Rutabagas are often confused with turnips, but there is a distinct difference. They do, however, come from the same genus, are typically larger and have yellow flesh. They’re also known as yellow turnips, swedes, or Swedish turnips. You can recognize them because they are often coated with a food grade wax to help them last longer in storage.

Rutabagas are hard and dense with a sweet, mellow flavour that pairs very well with other root vegetables. It’s also a versatile vegetable and can be enjoyed both raw and cooked in a multitude of ways.


How to Select and Store Rutabaga

Pick a rutabaga that’s heavy for its size and relatively free of blemishes. Due to the wax coating, it’s hard to pick one that’s brightly hued, but the brighter colour may indicate its freshness. Avoid any with soft spots or cracks in the skin.

Store rutabaga loosely in a plastic bag in the fridge for up to three weeks. They also can last on the counter for about a week, but cold storage is better.

How to Prepare Rutabaga

Trim the top of the rutabaga and use a paring knife to cut off the waxy exterior. Rutabaga is quite versatile and can be prepared many ways.
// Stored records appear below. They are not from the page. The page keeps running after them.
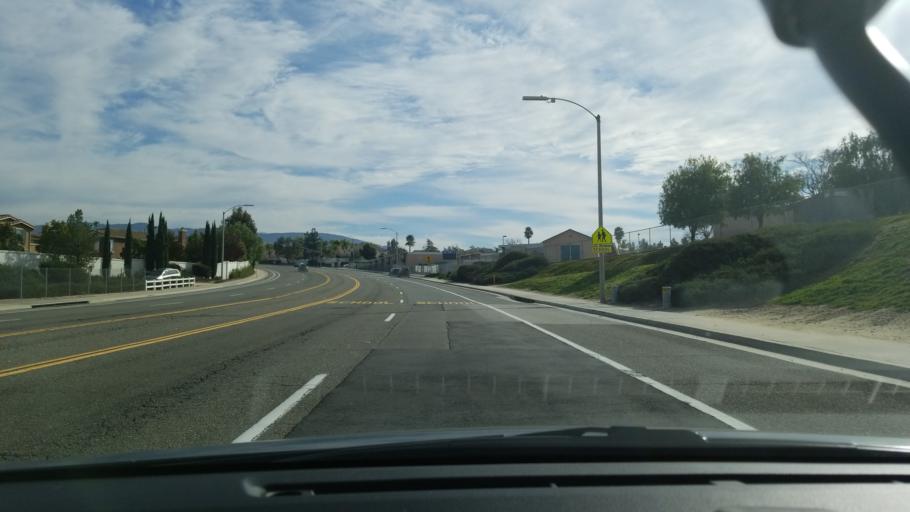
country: US
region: California
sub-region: Riverside County
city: Temecula
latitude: 33.4828
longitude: -117.0768
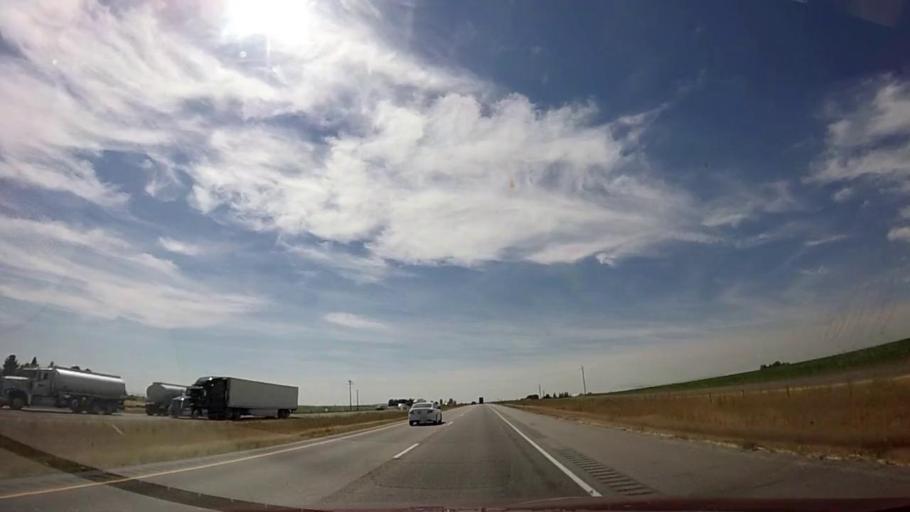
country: US
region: Idaho
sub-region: Cassia County
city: Burley
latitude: 42.5764
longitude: -113.9794
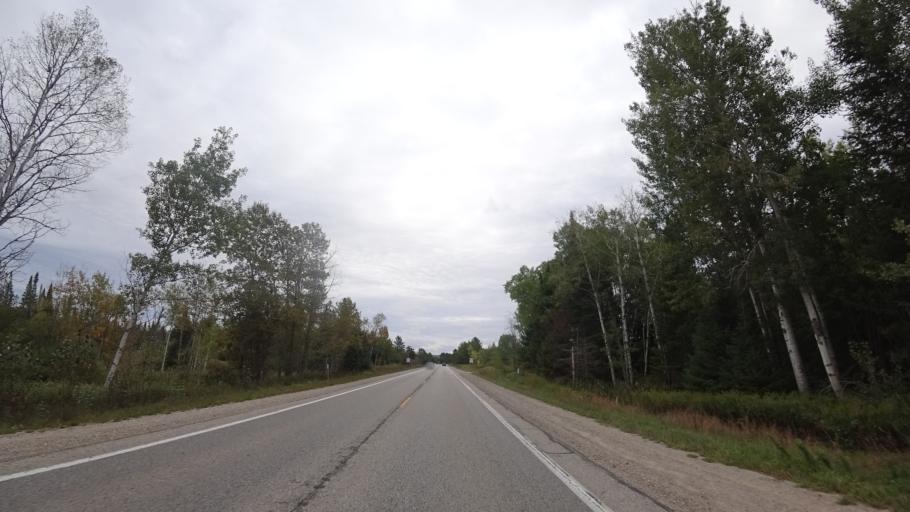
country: US
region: Michigan
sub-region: Charlevoix County
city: Boyne City
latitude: 45.1974
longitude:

Raw: Grate, slice, julienne, or chop rutabaga to add to salads or coleslaw.

Roasted: Quarter or cube peeled rutabaga, toss in olive oil and sprinkle with salt. Roast at 350°F until tender, approximately 40 minutes.

Boiled or Steamed: Rutabaga can be boiled or steamed whole in about 30 to 45 minutes, or less if you decide to cut into smaller pieces. You can use the cooked rutabaga in a mash or eat as is with a bit of butter and salt.

Baked: Cut into cubes and add your favourite spices, onions and some oil and cover with foil. Bake until tender and serve as is.

Stir-fried: You can also slice or cut rutabaga into strips and stir fry until tender crisp. They’ll add a sweet crunch to your stir-fry.

To freeze rutabaga: Trim and peel rutabaga. Cut into chunks and add to a pot of boiling water to blanch for about 3 minutes. Drain and plunge into an ice bath to halt the cooking process. Spread onto a baking sheet and flash freeze. Once frozen, transfer to an airtight container and use within 9 months.


Rutabaga Tips

  • Use rutabaga anywhere a recipe calls for carrots or turnip
  • Add rutabaga to mashed potatoes for added sweetness and texture
  • Roasting rutabaga will bring out the natural sweetness. Adding 1 tsp of brown sugar will further sweeten and caramelize them.
  • Always peel your rutabaga since they’re coated in wax for preservation
  • Use a paring knife to peel the rutabaga, a regular vegetable peeler won’t be able to handle the thick waxy exterior.

Rutabaga Goes Well With

Dairy: milk, butter, cream, cream cheese, and Parmesan cheese

Produce: apple, pear, carrots, parsnip, onion, potatoes, and sweet potatoes

Spices: rosemary, garlic, paprika, nutmeg, cinnamon, olive oil, molasses, black pepper, mustard, and brown sugar

Savoury: egg, beef, poultry, pork, and lamb

Rutbaga Serving Ideas

Mash boiled or roasted rutabaga with a knob of butter and a dash of salt and pepper as a great side dish for the holidays.

You could also serve it raw and sliced thin as a crudité or in a salad.

Boil and puree rutabaga to use in gnocchi, like in our featured recipe by Sam from It Doesn’t Taste Like Chicken!

This mashed rutabaga with sour cream and dill is a clever twist on ordinary mashed potatoes.

This rutabaga puff is a clever twist on a classic Canadian dish.

This pan-roasted rutabaga is a great substitute for potatoes.

Rutabaga Mash

Rutabaga Nutrition

According to the Canadian Nutrient File, 100g of cooked rutabaga contains 30% of the recommended daily intake of vitamin C, 9% of potassium, 9% of magnesium, 8% of manganese, 7% of fibre, 7% of folate, 6% of vitamin B6, 6% of thiamine, 4% of calcium, 4% of iron, 4% of zinc, and 4% of niacin.